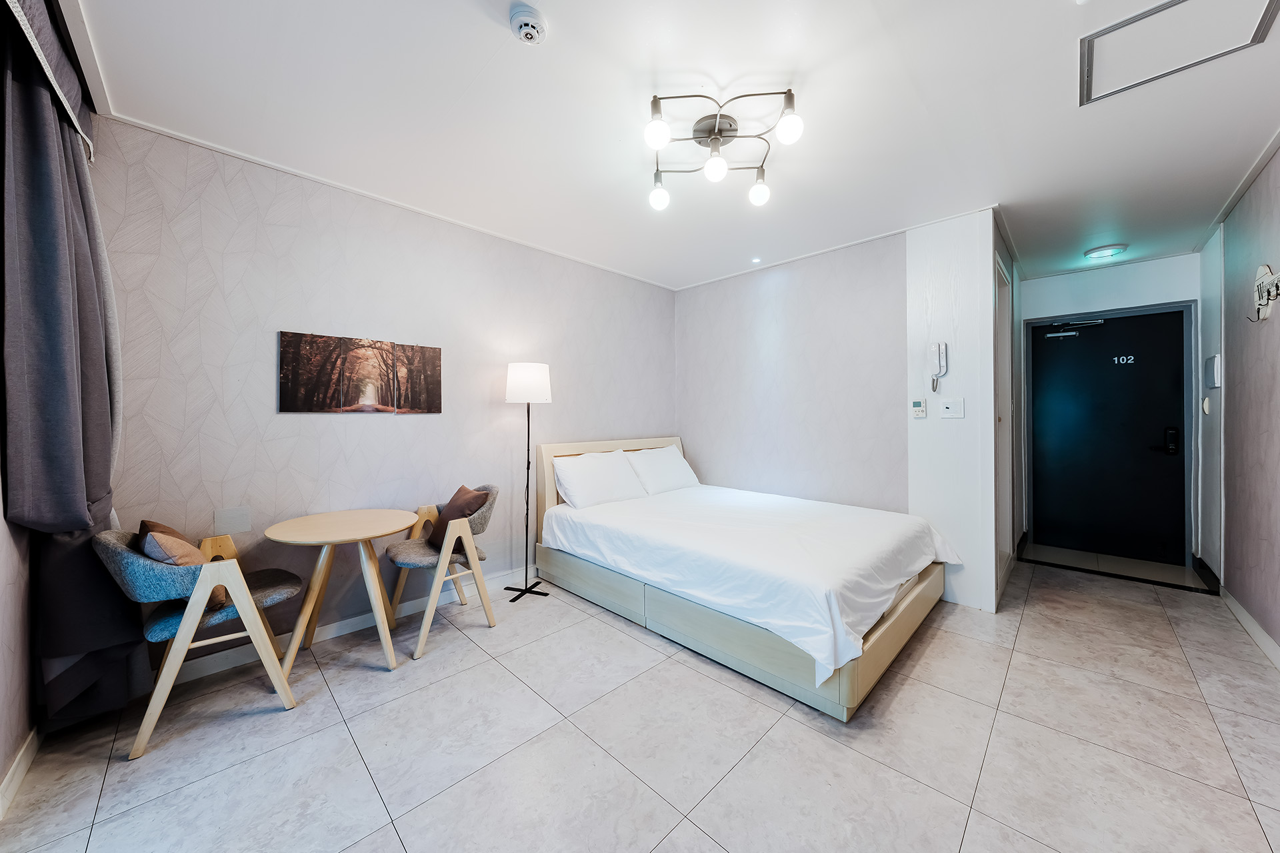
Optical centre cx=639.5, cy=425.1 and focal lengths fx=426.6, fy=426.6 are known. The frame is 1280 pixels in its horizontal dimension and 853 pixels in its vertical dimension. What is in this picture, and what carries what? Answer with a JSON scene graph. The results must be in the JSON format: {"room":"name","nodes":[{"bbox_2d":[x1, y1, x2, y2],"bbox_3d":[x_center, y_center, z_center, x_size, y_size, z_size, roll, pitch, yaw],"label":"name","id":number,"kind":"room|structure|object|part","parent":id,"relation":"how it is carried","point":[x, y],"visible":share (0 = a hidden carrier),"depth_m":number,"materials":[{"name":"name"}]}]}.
{"room":"bedroom","nodes":[
{"label":"bedroom","id":0,"kind":"room"},
{"bbox_2d":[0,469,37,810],"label":"left wall","id":1,"kind":"structure","parent":0,"point":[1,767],"depth_m":1.46,"materials":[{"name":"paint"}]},
{"bbox_2d":[0,728,40,818],"bbox_3d":[-1.321,1.177,0.674,3.188,0.090,0.016,0,0,45],"label":"baseboard","id":2,"kind":"structure","parent":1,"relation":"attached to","point":[23,767],"depth_m":1.44,"materials":[{"name":"white paint"}]},
{"bbox_2d":[90,114,675,674],"bbox_3d":[-1.012,-0.093,3.213,0.135,2.550,3.983,0,0,45],"label":"left wall","id":3,"kind":"structure","parent":0,"point":[329,424],"depth_m":2.36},
{"bbox_2d":[213,506,251,535],"bbox_3d":[-2.032,0.476,2.129,0.012,0.127,0.123,0,0,45],"label":"wall plate","id":4,"kind":"object","parent":3,"relation":"attached to","point":[234,521],"visible":0.98,"depth_m":2.13,"materials":[{"name":"white"}]},
{"bbox_2d":[154,565,533,686],"bbox_3d":[-1.109,1.145,3.029,0.015,0.092,3.566,0,0,45],"label":"baseboard","id":5,"kind":"structure","parent":3,"relation":"attached to","point":[334,635],"depth_m":2.35,"materials":[{"name":"white paint"}]},
{"bbox_2d":[279,330,443,414],"bbox_3d":[-1.602,-0.287,2.532,0.027,0.435,0.807,0,0,45],"label":"picture","id":6,"kind":"object","parent":3,"relation":"attached to","point":[284,369],"visible":0.97,"depth_m":2.47,"materials":[{"name":"brown"}]},
{"bbox_2d":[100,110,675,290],"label":"crown molding","id":7,"kind":"structure","parent":3,"relation":"attached to","point":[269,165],"depth_m":2.38,"materials":[{"name":"white paint"}]},
{"bbox_2d":[0,548,1279,852],"bbox_3d":[0.879,1.237,2.319,3.831,0.101,5.931,0,0,45],"label":"floor","id":8,"kind":"structure","parent":0,"point":[1208,685],"depth_m":1.59,"materials":[{"name":"tile"}]},
{"bbox_2d":[96,522,303,760],"bbox_3d":[-1.855,0.809,1.855,0.597,0.795,0.570,0,0,45],"label":"left chair","id":9,"kind":"object","parent":8,"relation":"on","point":[204,601],"visible":0.89,"depth_m":1.69,"materials":[{"name":"fabric"}]},
{"bbox_2d":[136,518,228,612],"bbox_3d":[-1.936,0.583,1.799,0.415,0.345,0.214,0,0,45],"label":"cushion","id":10,"kind":"object","parent":9,"relation":"on","point":[144,523],"visible":0.39,"depth_m":1.71,"materials":[{"name":"fabric"}]},
{"bbox_2d":[266,508,418,675],"bbox_3d":[-1.486,0.849,2.187,0.629,0.695,0.629,0,0,45],"label":"round table","id":11,"kind":"object","parent":8,"relation":"on","point":[331,541],"visible":0.99,"depth_m":2.12,"materials":[{"name":"wood"}]},
{"bbox_2d":[384,483,498,662],"bbox_3d":[-1.175,0.793,2.548,0.613,0.811,0.538,0,0,45],"label":"right chair","id":12,"kind":"object","parent":8,"relation":"on","point":[417,553],"visible":0.88,"depth_m":2.44,"materials":[{"name":"beige wood"}]},
{"bbox_2d":[428,484,490,549],"bbox_3d":[-1.112,0.571,2.629,0.414,0.355,0.232,0,0,45],"label":"cushion","id":13,"kind":"object","parent":12,"relation":"on","point":[462,493],"visible":0.75,"depth_m":2.54,"materials":[{"name":"brown fabric"}]},
{"bbox_2d":[503,361,550,601],"bbox_3d":[-0.800,0.370,3.017,0.331,1.630,0.324,0,0,45],"label":"floor lamp","id":14,"kind":"object","parent":8,"relation":"on","point":[517,381],"visible":0.98,"depth_m":2.96,"materials":[{"name":"black metal"}]},
{"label":"lamp base","id":15,"kind":"part","parent":14,"relation":"part of","materials":[{"name":"black metal"}]},
{"bbox_3d":[-0.790,-0.291,3.047,0.340,0.264,0.338,0,0,45],"label":"lamp shade","id":16,"kind":"part","parent":14,"relation":"part of","materials":[{"name":"white fabric"}]},
{"bbox_2d":[530,435,949,721],"bbox_3d":[0.584,0.673,2.969,2.334,1.009,1.696,0,0,45],"label":"bed","id":17,"kind":"object","parent":8,"relation":"on","point":[880,640],"visible":0.97,"depth_m":2.34,"materials":[{"name":"white fabric"}]},
{"bbox_2d":[552,449,645,508],"bbox_3d":[-0.298,0.418,3.351,0.346,0.375,0.734,0,0,45],"label":"pillow","id":18,"kind":"object","parent":17,"relation":"on","point":[595,476],"visible":0.99,"depth_m":3.22,"materials":[{"name":"white fabric"}]},
{"bbox_3d":[-0.192,0.644,3.922,0.228,0.943,1.497,0,0,45],"label":"headboard","id":19,"kind":"part","parent":17,"relation":"part of","materials":[{"name":"wood"}]},
{"bbox_2d":[623,444,698,494],"bbox_3d":[0.186,0.397,3.800,0.351,0.373,0.716,0,0,45],"label":"pillow","id":20,"kind":"object","parent":17,"relation":"on","point":[675,479],"visible":0.91,"depth_m":3.67,"materials":[{"name":"white fabric"}]},
{"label":"bed base","id":21,"kind":"part","parent":17,"relation":"part of","materials":[{"name":"wood"}]},
{"bbox_2d":[544,482,955,684],"bbox_3d":[0.679,0.788,2.920,2.120,0.383,1.737,0,0,45],"label":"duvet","id":22,"kind":"object","parent":17,"relation":"on","point":[635,519],"visible":0.87,"depth_m":2.31,"materials":[{"name":"white fabric"}]},
{"bbox_2d":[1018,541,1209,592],"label":"threshold","id":23,"kind":"object","parent":8,"relation":"on","point":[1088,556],"visible":0.95,"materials":[{"name":"grey tile"}]},
{"bbox_2d":[52,0,1279,290],"bbox_3d":[0.996,-1.418,2.391,4.137,0.112,6.023,0,0,45],"label":"ceiling","id":24,"kind":"structure","parent":0,"point":[485,58],"depth_m":1.85,"materials":[{"name":"white paint"}]},
{"bbox_2d":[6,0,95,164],"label":"curtain rail","id":25,"kind":"object","parent":24,"relation":"hanging from","point":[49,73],"visible":0.9,"depth_m":1.38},
{"bbox_2d":[0,0,144,739],"bbox_3d":[-2.044,-0.109,1.559,0.606,2.486,0.224,0,0,45],"label":"curtain","id":26,"kind":"object","parent":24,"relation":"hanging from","point":[39,247],"visible":0.93,"depth_m":1.47,"materials":[{"name":"grey fabric"}]},
{"bbox_2d":[509,3,547,44],"bbox_3d":[-0.374,-1.334,1.437,0.125,0.045,0.123,0,0,45],"label":"smoke detector","id":27,"kind":"object","parent":24,"relation":"attached to","point":[525,36],"visible":0.98,"depth_m":1.41,"materials":[{"name":"white plastic"}]},
{"bbox_2d":[644,86,803,211],"bbox_3d":[0.352,-1.256,1.928,0.672,0.237,0.642,0,0,10],"label":"ceiling light","id":28,"kind":"object","parent":24,"relation":"attached to","point":[655,103],"visible":0.99,"depth_m":1.90,"materials":[{"name":"silver metal"}]},
{"bbox_3d":[0.066,-1.178,1.734,0.086,0.098,0.090,0,0,45],"label":"globe bulb","id":29,"kind":"part","parent":28,"relation":"part of","materials":[{"name":"white glass"}]},
{"bbox_3d":[0.098,-1.160,2.155,0.090,0.109,0.093,0,0,45],"label":"bulb","id":30,"kind":"part","parent":28,"relation":"part of","materials":[{"name":"white glass"}]},
{"bbox_3d":[0.335,-1.145,1.908,0.089,0.099,0.091,0,0,45],"label":"globe bulb","id":31,"kind":"part","parent":28,"relation":"part of","materials":[{"name":"white glass"}]},
{"bbox_3d":[0.592,-1.170,2.138,0.095,0.106,0.097,0,0,45],"label":"bulb","id":32,"kind":"part","parent":28,"relation":"part of","materials":[{"name":"white glass"}]},
{"bbox_3d":[0.594,-1.184,1.710,0.089,0.099,0.091,0,0,45],"label":"globe bulb","id":33,"kind":"part","parent":28,"relation":"part of","materials":[{"name":"white glass"}]},
{"bbox_2d":[750,256,762,263],"bbox_3d":[0.975,-1.381,3.579,0.097,0.010,0.097,0,0,45],"label":"recessed light","id":34,"kind":"object","parent":24,"relation":"in","point":[755,259],"visible":0.97,"depth_m":3.57,"materials":[{"name":"white"}]},
{"bbox_2d":[1083,243,1127,260],"bbox_3d":[3.640,-1.351,3.347,0.233,0.057,0.231,0,0,45],"label":"hallway ceiling light","id":35,"kind":"object","parent":24,"relation":"attached to","point":[1098,252],"visible":0.98,"depth_m":3.30,"materials":[{"name":"white"}]},
{"bbox_2d":[1078,0,1279,104],"bbox_3d":[1.845,-1.358,1.453,0.441,0.025,0.485,0,0,45],"label":"access panel","id":36,"kind":"object","parent":24,"relation":"in","point":[1115,26],"visible":0.98,"depth_m":1.51,"materials":[{"name":"white paint"}]},
{"bbox_2d":[675,230,908,512],"bbox_3d":[1.161,-0.094,3.720,2.079,2.573,0.124,0,0,45],"label":"back wall","id":37,"kind":"structure","parent":0,"point":[850,377],"depth_m":3.48,"materials":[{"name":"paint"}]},
{"bbox_2d":[906,205,1000,613],"bbox_3d":[2.079,-0.095,2.862,0.449,2.553,0.166,0,0,45],"label":"partition wall","id":38,"kind":"structure","parent":0,"point":[933,265],"depth_m":2.79,"materials":[{"name":"white paint"}]},
{"bbox_2d":[912,398,927,418],"bbox_3d":[1.944,-0.119,2.968,0.076,0.133,0.026,0,0,45],"label":"thermostat","id":39,"kind":"object","parent":38,"relation":"attached to","point":[918,407],"visible":0.98,"depth_m":2.96,"materials":[{"name":"white plastic"}]},
{"bbox_2d":[928,342,947,393],"bbox_3d":[1.962,-0.379,2.820,0.089,0.330,0.067,0,0,45],"label":"intercom handset","id":40,"kind":"object","parent":38,"relation":"attached to","point":[940,369],"visible":0.99,"depth_m":2.81,"materials":[{"name":"white plastic"}]},
{"bbox_2d":[938,397,964,418],"bbox_3d":[2.059,-0.114,2.816,0.126,0.129,0.017,0,0,45],"label":"light switch","id":41,"kind":"object","parent":38,"relation":"attached to","point":[950,404],"visible":0.96,"depth_m":2.82,"materials":[{"name":"white plastic"}]},
{"bbox_2d":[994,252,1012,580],"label":"side door","id":42,"kind":"structure","parent":38,"relation":"in","point":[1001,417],"depth_m":3.20,"materials":[{"name":"white"}]},
{"bbox_2d":[1016,254,1197,566],"bbox_3d":[4.117,-0.110,3.832,1.223,2.530,0.188,0,0,45],"label":"entrance wall","id":43,"kind":"structure","parent":0,"point":[1125,299],"depth_m":3.73,"materials":[{"name":"paint"}]},
{"bbox_2d":[1025,305,1189,566],"bbox_3d":[4.133,0.096,3.776,1.006,2.098,0.106,0,0,45],"label":"entrance door","id":44,"kind":"structure","parent":43,"relation":"in","point":[1065,414],"depth_m":3.75,"materials":[{"name":"black metal"}]},
{"bbox_2d":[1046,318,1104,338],"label":"door closer","id":45,"kind":"object","parent":44,"relation":"attached to","point":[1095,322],"visible":0.97,"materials":[{"name":"metal"}]},
{"bbox_2d":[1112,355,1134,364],"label":"door sign","id":46,"kind":"object","parent":44,"relation":"attached to","point":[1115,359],"visible":0.95,"depth_m":3.69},
{"bbox_2d":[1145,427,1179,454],"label":"door lock","id":47,"kind":"object","parent":44,"relation":"attached to","point":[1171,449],"visible":0.97,"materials":[{"name":"black metal"}]},
{"bbox_2d":[1194,142,1279,662],"bbox_3d":[2.429,-0.081,1.283,0.134,2.571,5.882,0,0,45],"label":"right wall","id":48,"kind":"structure","parent":0,"point":[1279,155],"depth_m":2.48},
{"bbox_2d":[1201,396,1209,414],"bbox_3d":[4.162,-0.141,3.144,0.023,0.129,0.085,0,0,45],"label":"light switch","id":49,"kind":"object","parent":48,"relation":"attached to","point":[1206,407],"visible":0.97,"depth_m":3.12,"materials":[{"name":"white plastic"}]},
{"bbox_2d":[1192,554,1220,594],"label":"baseboard","id":50,"kind":"structure","parent":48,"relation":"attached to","point":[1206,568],"depth_m":3.18,"materials":[{"name":"black"}]},
{"bbox_2d":[1203,354,1221,388],"bbox_3d":[4.047,-0.373,3.031,0.035,0.221,0.249,0,0,45],"label":"intercom panel","id":51,"kind":"object","parent":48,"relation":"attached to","point":[1216,359],"visible":0.98,"depth_m":2.97,"materials":[{"name":"white plastic"}]},
{"bbox_2d":[1220,588,1279,668],"bbox_3d":[2.298,1.149,1.237,0.015,0.093,4.669,0,0,45],"label":"baseboard","id":52,"kind":"structure","parent":48,"relation":"attached to","point":[1246,615],"depth_m":2.38,"materials":[{"name":"white paint"}]},
{"bbox_2d":[1248,264,1279,321],"bbox_3d":[3.120,-0.679,2.107,0.075,0.301,0.477,0,0,45],"label":"coat hook rack","id":53,"kind":"object","parent":48,"relation":"attached to","point":[1261,269],"visible":1,"depth_m":2.17,"materials":[{"name":"white"}]}
]}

## Exercise brief
Search the material above for the word "from", then copy out each line that has it.

## Exercise solution
{"bbox_2d":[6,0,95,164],"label":"curtain rail","id":25,"kind":"object","parent":24,"relation":"hanging from","point":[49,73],"visible":0.9,"depth_m":1.38},
{"bbox_2d":[0,0,144,739],"bbox_3d":[-2.044,-0.109,1.559,0.606,2.486,0.224,0,0,45],"label":"curtain","id":26,"kind":"object","parent":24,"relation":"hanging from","point":[39,247],"visible":0.93,"depth_m":1.47,"materials":[{"name":"grey fabric"}]},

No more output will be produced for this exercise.